EXERCISE: Give every line below again, exactly as it appears.

RECORDS SHOWN:
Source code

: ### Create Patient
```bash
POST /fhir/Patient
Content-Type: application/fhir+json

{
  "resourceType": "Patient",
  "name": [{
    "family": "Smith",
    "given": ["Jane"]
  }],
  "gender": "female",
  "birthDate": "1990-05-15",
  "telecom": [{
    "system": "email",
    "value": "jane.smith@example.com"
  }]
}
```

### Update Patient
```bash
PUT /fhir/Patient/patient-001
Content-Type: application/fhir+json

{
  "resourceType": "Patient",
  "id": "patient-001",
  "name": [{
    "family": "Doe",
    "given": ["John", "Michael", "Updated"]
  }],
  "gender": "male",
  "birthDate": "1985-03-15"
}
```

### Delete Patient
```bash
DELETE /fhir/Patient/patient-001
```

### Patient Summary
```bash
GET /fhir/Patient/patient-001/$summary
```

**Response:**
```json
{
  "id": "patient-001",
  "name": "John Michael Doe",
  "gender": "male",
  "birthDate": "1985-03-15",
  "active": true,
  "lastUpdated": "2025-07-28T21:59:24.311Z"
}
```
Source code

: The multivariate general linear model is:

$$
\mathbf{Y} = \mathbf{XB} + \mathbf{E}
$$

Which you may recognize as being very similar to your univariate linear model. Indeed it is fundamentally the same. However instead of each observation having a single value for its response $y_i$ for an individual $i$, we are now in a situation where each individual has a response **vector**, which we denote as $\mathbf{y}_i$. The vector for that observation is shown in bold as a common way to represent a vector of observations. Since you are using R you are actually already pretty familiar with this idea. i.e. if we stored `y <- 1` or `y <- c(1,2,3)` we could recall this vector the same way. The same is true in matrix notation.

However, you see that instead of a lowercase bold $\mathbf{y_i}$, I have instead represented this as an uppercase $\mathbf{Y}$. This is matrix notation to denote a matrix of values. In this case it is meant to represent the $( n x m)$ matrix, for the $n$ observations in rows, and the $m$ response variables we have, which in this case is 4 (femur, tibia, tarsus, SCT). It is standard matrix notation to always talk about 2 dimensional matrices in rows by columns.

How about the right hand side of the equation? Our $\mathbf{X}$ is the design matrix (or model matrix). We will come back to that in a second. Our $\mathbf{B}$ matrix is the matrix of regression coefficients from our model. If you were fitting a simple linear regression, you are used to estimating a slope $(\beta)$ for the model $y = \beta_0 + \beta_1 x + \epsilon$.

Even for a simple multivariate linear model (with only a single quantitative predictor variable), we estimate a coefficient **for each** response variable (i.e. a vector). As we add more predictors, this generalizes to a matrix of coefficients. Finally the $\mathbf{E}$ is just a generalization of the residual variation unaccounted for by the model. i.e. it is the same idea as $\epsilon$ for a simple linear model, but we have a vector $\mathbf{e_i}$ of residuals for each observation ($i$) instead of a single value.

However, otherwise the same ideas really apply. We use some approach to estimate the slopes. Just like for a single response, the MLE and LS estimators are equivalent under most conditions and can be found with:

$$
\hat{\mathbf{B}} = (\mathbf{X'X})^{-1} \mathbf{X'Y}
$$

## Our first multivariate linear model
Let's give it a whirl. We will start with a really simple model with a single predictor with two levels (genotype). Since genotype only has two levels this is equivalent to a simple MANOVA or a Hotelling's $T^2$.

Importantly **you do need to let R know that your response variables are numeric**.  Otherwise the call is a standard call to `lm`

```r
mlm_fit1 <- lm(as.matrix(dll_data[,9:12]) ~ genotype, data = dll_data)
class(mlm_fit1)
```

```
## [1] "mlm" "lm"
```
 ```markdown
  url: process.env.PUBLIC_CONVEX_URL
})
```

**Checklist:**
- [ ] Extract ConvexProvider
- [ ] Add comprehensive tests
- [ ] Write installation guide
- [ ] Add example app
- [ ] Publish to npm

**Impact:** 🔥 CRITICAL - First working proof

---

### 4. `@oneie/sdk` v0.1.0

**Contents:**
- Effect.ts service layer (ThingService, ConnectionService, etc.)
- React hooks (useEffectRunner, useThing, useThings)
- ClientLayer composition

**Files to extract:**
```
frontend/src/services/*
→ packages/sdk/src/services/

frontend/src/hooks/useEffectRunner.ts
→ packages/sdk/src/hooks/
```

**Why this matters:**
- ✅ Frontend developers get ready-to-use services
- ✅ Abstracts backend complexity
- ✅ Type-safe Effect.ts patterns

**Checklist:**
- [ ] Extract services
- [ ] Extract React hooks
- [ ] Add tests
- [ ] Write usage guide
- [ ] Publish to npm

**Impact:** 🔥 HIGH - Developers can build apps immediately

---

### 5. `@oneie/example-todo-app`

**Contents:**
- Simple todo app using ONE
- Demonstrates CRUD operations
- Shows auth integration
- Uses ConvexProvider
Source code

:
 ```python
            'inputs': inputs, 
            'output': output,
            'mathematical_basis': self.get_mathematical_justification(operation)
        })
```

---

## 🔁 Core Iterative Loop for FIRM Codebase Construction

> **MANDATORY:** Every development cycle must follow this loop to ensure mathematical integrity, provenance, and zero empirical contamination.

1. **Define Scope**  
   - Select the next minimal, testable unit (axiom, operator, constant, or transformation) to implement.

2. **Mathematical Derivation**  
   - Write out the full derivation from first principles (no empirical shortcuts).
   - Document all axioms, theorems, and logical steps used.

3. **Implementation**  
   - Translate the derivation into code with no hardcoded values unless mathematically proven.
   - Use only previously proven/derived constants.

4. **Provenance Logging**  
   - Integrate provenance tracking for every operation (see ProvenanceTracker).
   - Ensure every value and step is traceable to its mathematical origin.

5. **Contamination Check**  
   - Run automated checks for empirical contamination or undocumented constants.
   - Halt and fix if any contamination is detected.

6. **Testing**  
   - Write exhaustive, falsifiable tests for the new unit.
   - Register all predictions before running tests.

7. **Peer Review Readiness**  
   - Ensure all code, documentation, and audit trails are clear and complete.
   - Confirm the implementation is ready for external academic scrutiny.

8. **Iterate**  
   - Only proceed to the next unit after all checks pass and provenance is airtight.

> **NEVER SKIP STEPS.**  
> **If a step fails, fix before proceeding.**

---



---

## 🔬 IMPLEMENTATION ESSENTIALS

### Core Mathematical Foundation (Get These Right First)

RESPONSE:
Source code

: ### Create Patient
```bash
POST /fhir/Patient
Content-Type: application/fhir+json

{
  "resourceType": "Patient",
  "name": [{
    "family": "Smith",
    "given": ["Jane"]
  }],
  "gender": "female",
  "birthDate": "1990-05-15",
  "telecom": [{
    "system": "email",
    "value": "jane.smith@example.com"
  }]
}
```

### Update Patient
```bash
PUT /fhir/Patient/patient-001
Content-Type: application/fhir+json

{
  "resourceType": "Patient",
  "id": "patient-001",
  "name": [{
    "family": "Doe",
    "given": ["John", "Michael", "Updated"]
  }],
  "gender": "male",
  "birthDate": "1985-03-15"
}
```

### Delete Patient
```bash
DELETE /fhir/Patient/patient-001
```

### Patient Summary
```bash
GET /fhir/Patient/patient-001/$summary
```

**Response:**
```json
{
  "id": "patient-001",
  "name": "John Michael Doe",
  "gender": "male",
  "birthDate": "1985-03-15",
  "active": true,
  "lastUpdated": "2025-07-28T21:59:24.311Z"
}
```
Source code

: The multivariate general linear model is:

$$
\mathbf{Y} = \mathbf{XB} + \mathbf{E}
$$

Which you may recognize as being very similar to your univariate linear model. Indeed it is fundamentally the same. However instead of each observation having a single value for its response $y_i$ for an individual $i$, we are now in a situation where each individual has a response **vector**, which we denote as $\mathbf{y}_i$. The vector for that observation is shown in bold as a common way to represent a vector of observations. Since you are using R you are actually already pretty familiar with this idea. i.e. if we stored `y <- 1` or `y <- c(1,2,3)` we could recall this vector the same way. The same is true in matrix notation.

However, you see that instead of a lowercase bold $\mathbf{y_i}$, I have instead represented this as an uppercase $\mathbf{Y}$. This is matrix notation to denote a matrix of values. In this case it is meant to represent the $( n x m)$ matrix, for the $n$ observations in rows, and the $m$ response variables we have, which in this case is 4 (femur, tibia, tarsus, SCT). It is standard matrix notation to always talk about 2 dimensional matrices in rows by columns.

How about the right hand side of the equation? Our $\mathbf{X}$ is the design matrix (or model matrix). We will come back to that in a second. Our $\mathbf{B}$ matrix is the matrix of regression coefficients from our model. If you were fitting a simple linear regression, you are used to estimating a slope $(\beta)$ for the model $y = \beta_0 + \beta_1 x + \epsilon$.

Even for a simple multivariate linear model (with only a single quantitative predictor variable), we estimate a coefficient **for each** response variable (i.e. a vector). As we add more predictors, this generalizes to a matrix of coefficients. Finally the $\mathbf{E}$ is just a generalization of the residual variation unaccounted for by the model. i.e. it is the same idea as $\epsilon$ for a simple linear model, but we have a vector $\mathbf{e_i}$ of residuals for each observation ($i$) instead of a single value.

However, otherwise the same ideas really apply. We use some approach to estimate the slopes. Just like for a single response, the MLE and LS estimators are equivalent under most conditions and can be found with:

$$
\hat{\mathbf{B}} = (\mathbf{X'X})^{-1} \mathbf{X'Y}
$$

## Our first multivariate linear model
Let's give it a whirl. We will start with a really simple model with a single predictor with two levels (genotype). Since genotype only has two levels this is equivalent to a simple MANOVA or a Hotelling's $T^2$.

Importantly **you do need to let R know that your response variables are numeric**.  Otherwise the call is a standard call to `lm`

```r
mlm_fit1 <- lm(as.matrix(dll_data[,9:12]) ~ genotype, data = dll_data)
class(mlm_fit1)
```

```
## [1] "mlm" "lm"
```
 ```markdown
  url: process.env.PUBLIC_CONVEX_URL
})
```

**Checklist:**
- [ ] Extract ConvexProvider
- [ ] Add comprehensive tests
- [ ] Write installation guide
- [ ] Add example app
- [ ] Publish to npm

**Impact:** 🔥 CRITICAL - First working proof

---

### 4. `@oneie/sdk` v0.1.0

**Contents:**
- Effect.ts service layer (ThingService, ConnectionService, etc.)
- React hooks (useEffectRunner, useThing, useThings)
- ClientLayer composition

**Files to extract:**
```
frontend/src/services/*
→ packages/sdk/src/services/

frontend/src/hooks/useEffectRunner.ts
→ packages/sdk/src/hooks/
```

**Why this matters:**
- ✅ Frontend developers get ready-to-use services
- ✅ Abstracts backend complexity
- ✅ Type-safe Effect.ts patterns

**Checklist:**
- [ ] Extract services
- [ ] Extract React hooks
- [ ] Add tests
- [ ] Write usage guide
- [ ] Publish to npm

**Impact:** 🔥 HIGH - Developers can build apps immediately

---

### 5. `@oneie/example-todo-app`

**Contents:**
- Simple todo app using ONE
- Demonstrates CRUD operations
- Shows auth integration
- Uses ConvexProvider
Source code

:
 ```python
            'inputs': inputs, 
            'output': output,
            'mathematical_basis': self.get_mathematical_justification(operation)
        })
```

---

## 🔁 Core Iterative Loop for FIRM Codebase Construction

> **MANDATORY:** Every development cycle must follow this loop to ensure mathematical integrity, provenance, and zero empirical contamination.

1. **Define Scope**  
   - Select the next minimal, testable unit (axiom, operator, constant, or transformation) to implement.

2. **Mathematical Derivation**  
   - Write out the full derivation from first principles (no empirical shortcuts).
   - Document all axioms, theorems, and logical steps used.

3. **Implementation**  
   - Translate the derivation into code with no hardcoded values unless mathematically proven.
   - Use only previously proven/derived constants.

4. **Provenance Logging**  
   - Integrate provenance tracking for every operation (see ProvenanceTracker).
   - Ensure every value and step is traceable to its mathematical origin.

5. **Contamination Check**  
   - Run automated checks for empirical contamination or undocumented constants.
   - Halt and fix if any contamination is detected.

6. **Testing**  
   - Write exhaustive, falsifiable tests for the new unit.
   - Register all predictions before running tests.

7. **Peer Review Readiness**  
   - Ensure all code, documentation, and audit trails are clear and complete.
   - Confirm the implementation is ready for external academic scrutiny.

8. **Iterate**  
   - Only proceed to the next unit after all checks pass and provenance is airtight.

> **NEVER SKIP STEPS.**  
> **If a step fails, fix before proceeding.**

---



---

## 🔬 IMPLEMENTATION ESSENTIALS

### Core Mathematical Foundation (Get These Right First)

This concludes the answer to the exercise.